Joe Biden veut lutter contre le racisme institutionnalisé aux USA, notamment au sein de la police. Il compte prendre des mesures pour résoudre les problèmes de disparité raciale dans le système judiciaire, dont la réduction des taux d’incarcération. Il n’est par contre pas en faveur d’un définancement de la police, pointée du doigt ces dernières années pour ses nombreuses bavures racistes.

6. La fin du mur de la honte.

Joe Biden s’oppose à la construction d’un mur à la frontière avec le Mexique et se dit prêt à accueillir 125.000 réfugiés lors de sa première année de mandat. Il souhaite également réformer le système de visas temporaires.

7. Une politique pro IVG

Joe Biden a contribué à la mise en place de l’Obamacare et compte donc préserver le système. Il est favorable au financement public de l’IVG et ne souhaite pas y voir de nouvelles restrictions.
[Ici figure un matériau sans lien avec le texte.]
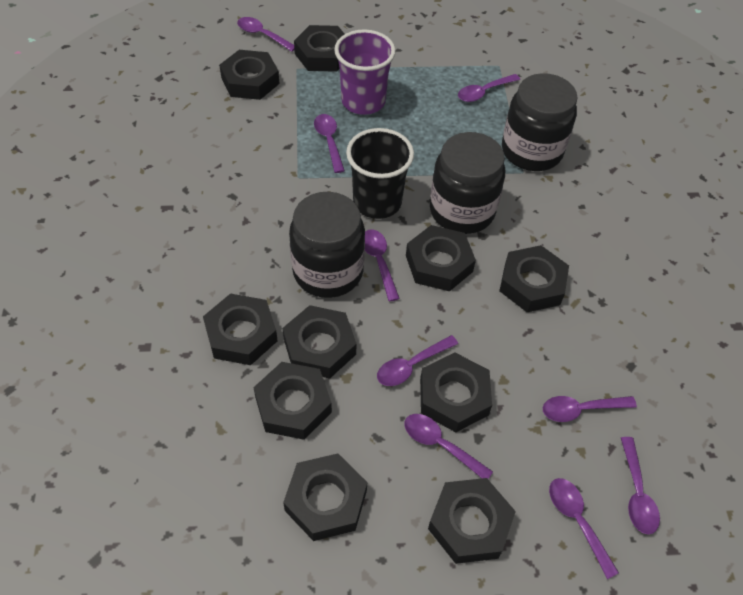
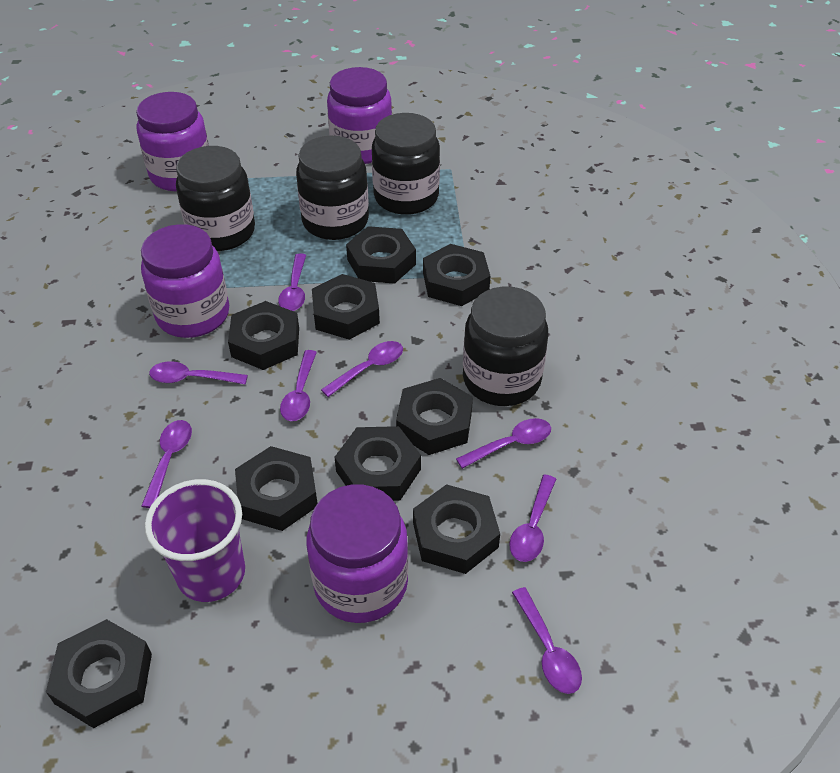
black cup: [346,128,414,219] = 1 -> none = 0
black jar: [289,192,365,298] [430,132,505,234] [502,73,578,171] = 3 -> [176,146,255,251] [296,136,369,240] [372,113,440,215] [463,286,548,406] = 4
black nut: [203,293,278,365] [219,50,280,100] [253,362,332,440] [283,305,356,379] [283,453,367,541] [294,25,345,72] [406,225,476,291] [420,353,492,432] [428,478,516,564] [499,245,569,312] = 10 -> [46,619,152,728] [228,301,299,370] [235,446,318,531] [312,274,380,340] [334,426,421,501] [346,226,416,284] [396,378,473,455] [413,484,500,574] [423,244,490,306] = 9
purple jar: none = 0 -> [136,92,209,191] [141,224,229,338] [306,484,409,623] [327,67,392,164] = 4
purple spoon: [237,17,294,52] [314,114,345,173] [365,230,400,302] [377,335,458,386] [405,414,493,479] [458,74,520,102] [543,396,637,422] [549,478,619,579] [621,437,660,535] = 9 -> [141,420,192,508] [149,361,248,385] [278,253,306,311] [280,350,317,421] [321,341,403,397] [456,418,551,469] [509,475,556,562] [512,587,582,694] = 8

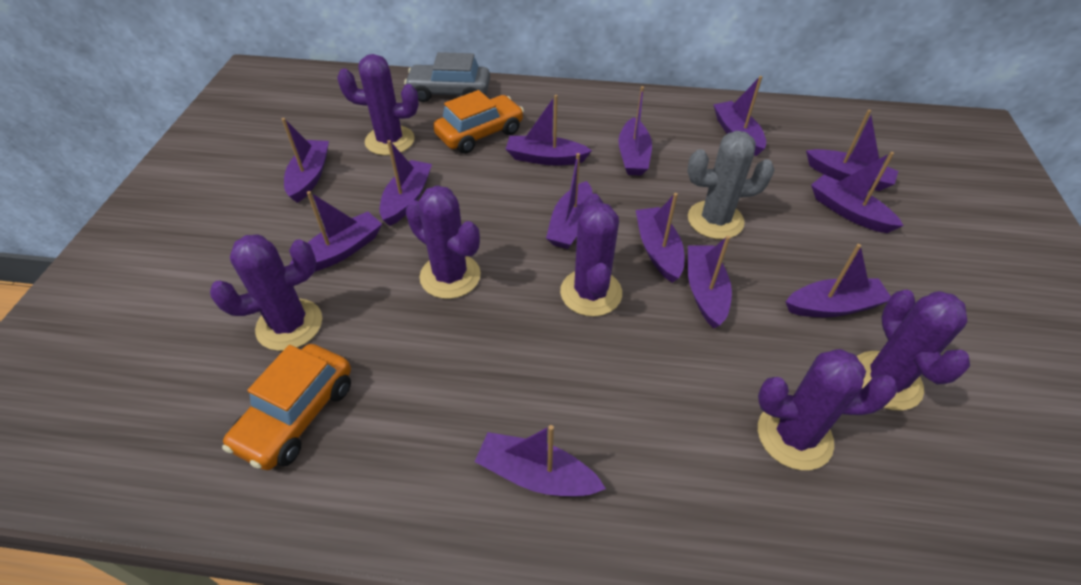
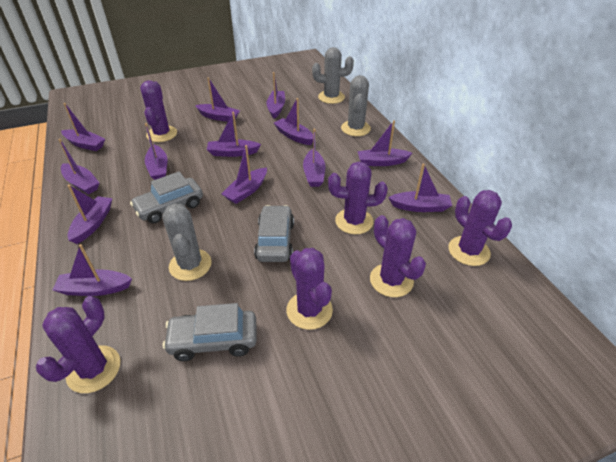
grey cactus: [687,131,774,239] = 1 -> [162,203,212,281] [312,47,354,104] [341,75,371,136] = 3
grey car: [404,52,490,102] = 1 -> [130,172,203,223] [163,303,257,361] [254,205,294,262] = 3
orange car: [222,344,351,470] [433,90,524,154] = 2 -> none = 0

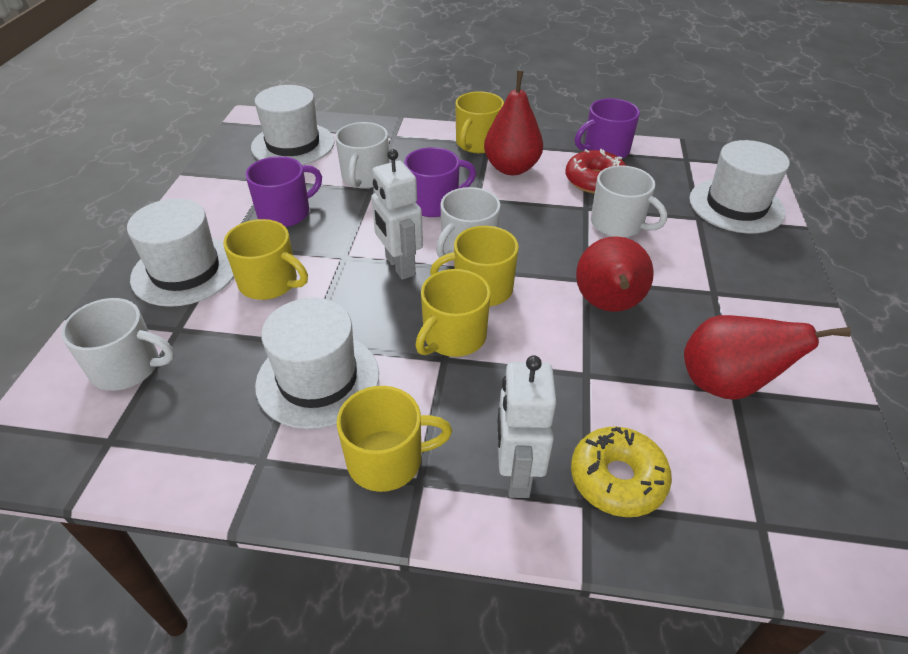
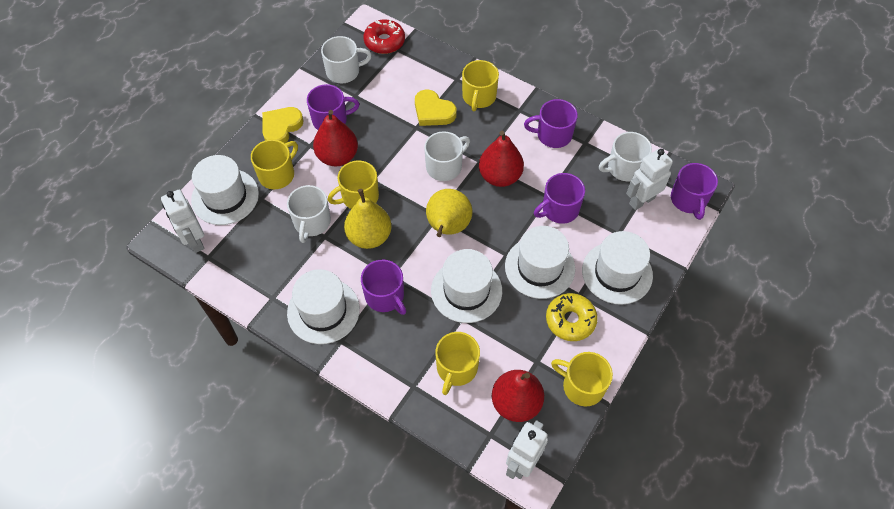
purple mug: [245,156,322,227] [404,147,476,217] [575,98,640,159] = 3 -> [307,84,359,130] [361,260,406,315] [524,99,578,148] [534,173,585,224] [671,163,718,220] = 5
white hat: [127,199,234,307] [251,85,335,165] [255,298,379,429] [689,140,790,233] = 4 -> [191,155,259,225] [287,269,360,344] [431,249,502,323] [505,226,575,299] [582,231,653,305] = 5
white robot: [371,149,423,280] [498,355,556,498] = 2 -> [161,190,205,253] [506,420,548,479] [626,149,673,210] = 3
yellow heart: none = 0 -> [262,107,303,144] [415,89,457,126] = 2
yellow pear: none = 0 -> [344,189,391,249] [426,189,472,237] = 2

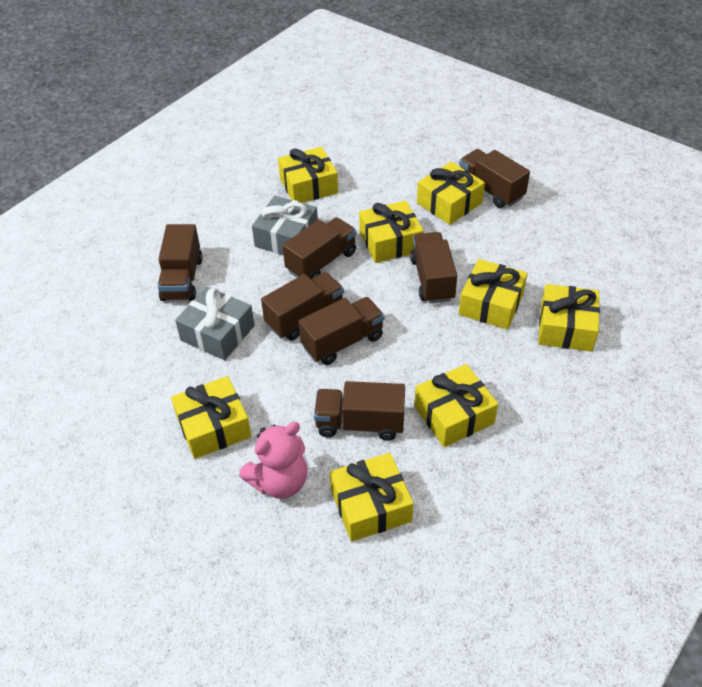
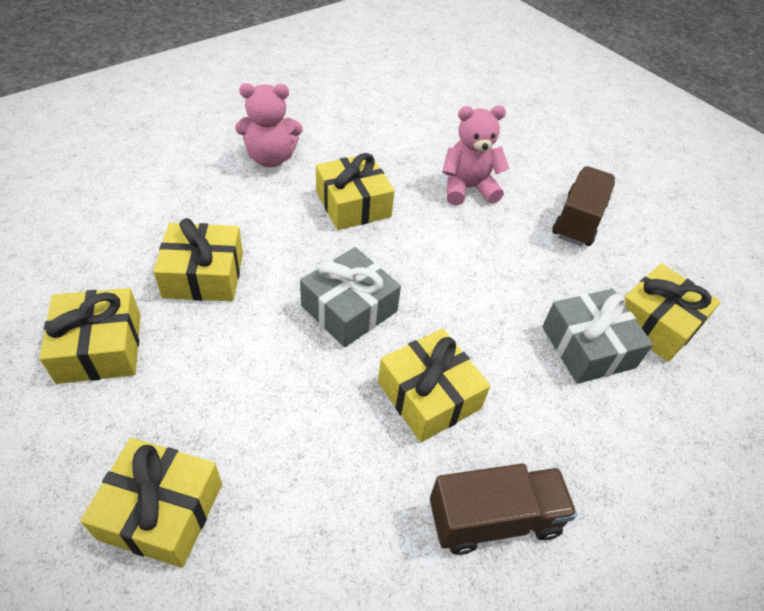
brown truck: [157,224,203,301] [261,272,344,341] [283,217,356,279] [298,297,384,365] [314,381,405,441] [410,232,457,303] [459,149,530,208] = 7 -> [430,463,577,555] [552,166,615,246] = 2
pink teddy bear: [240,422,307,499] = 1 -> [235,83,303,167] [442,105,510,205] = 2
yellow gift: [171,376,252,459] [278,147,338,203] [330,453,414,542] [359,201,424,263] [414,364,498,447] [417,162,485,225] [459,259,528,330] [538,284,600,352] = 8 -> [39,288,140,384] [80,438,222,568] [153,218,243,301] [316,153,395,230] [378,329,490,442] [624,263,721,362] = 6

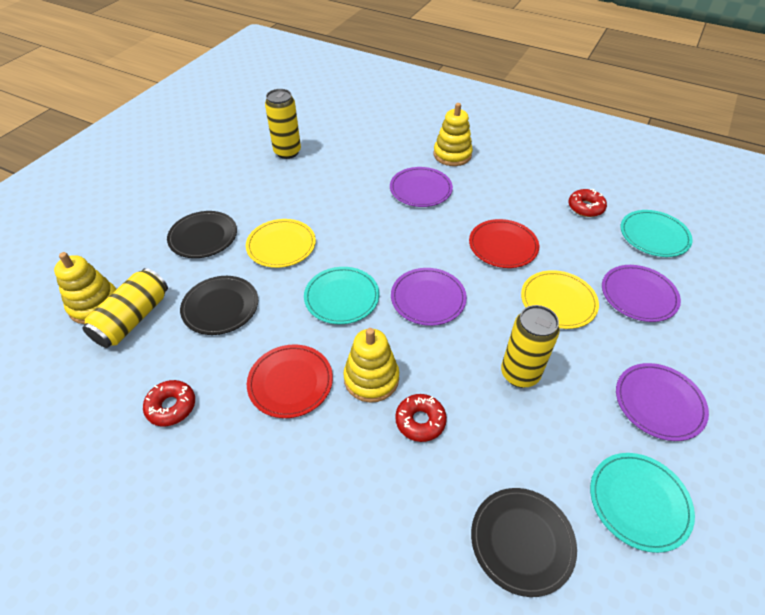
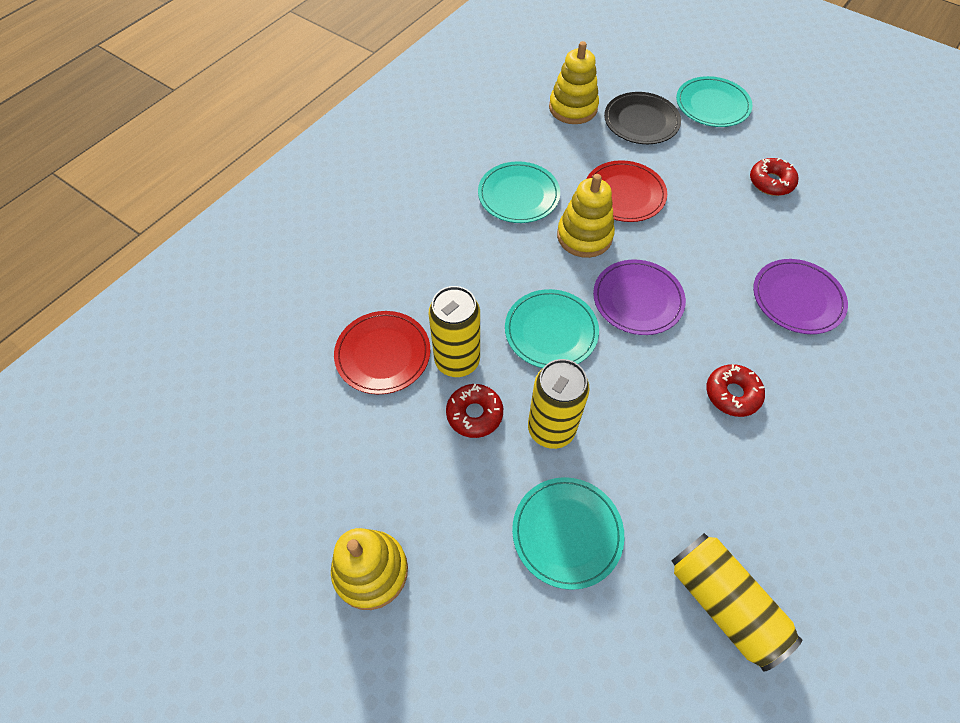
black plate: [167,211,237,258] [180,276,258,335] [471,488,577,597] = 3 -> [604,92,681,144] = 1
purple plate: [390,167,453,207] [391,268,467,326] [602,265,681,322] [616,363,709,441] = 4 -> [593,260,686,335] [753,259,848,334] = 2
turquoise plate: [304,267,379,324] [590,453,695,553] [620,210,693,257] = 3 -> [478,161,560,223] [505,289,599,368] [512,477,624,590] [676,76,753,127] = 4
yellow plate: [246,219,316,268] [521,270,599,329] = 2 -> none = 0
8. La fin de l’hégémonie du pétrole.

Biden assure vouloir vouloir se détourner à terme de l’industrie pétrolière et vouloir favoriser désormais les énergies moins polluantes. Il ne compte toutefois pas interdire l’exploitation des gaz de schiste, mais bien bloquer la délivrance de nouveaux permis sur les terres appartenant à l’Etat.

9. Les armes à feux

Dans un pays régulièrement soumis à des tueries de masse par armes à feu, Joe Biden est en faveur d’une interdiction des fusils d’assauts et soutient le principe d’un programme de rachat. Le démocrate propose de laisser le choix aux propriétaires d’armes de revendre celles-ci au gouvernement ou de les enregistrer. Il ne soutient pas une large confiscation des armes.

10. La fiscalité

Joe Biden compte entreprendre une grande réforme fiscale aux Etats-Unis. En s’attaquant principalement aux hauts revenus et aux entreprises. Il a promis de ne pas soulever de nouveaux impôts aux personnes qui gagnent moins 28.000 € par mois (400.000 dollars/an). Il compte aussi pénaliser les entreprises qui délocalisent leurs usines à l'étranger, en supprimant des emplois sur le sol américain. Et, a contrario, il compte récompenser celles qui restent en leur accordant des crédits d’impôts.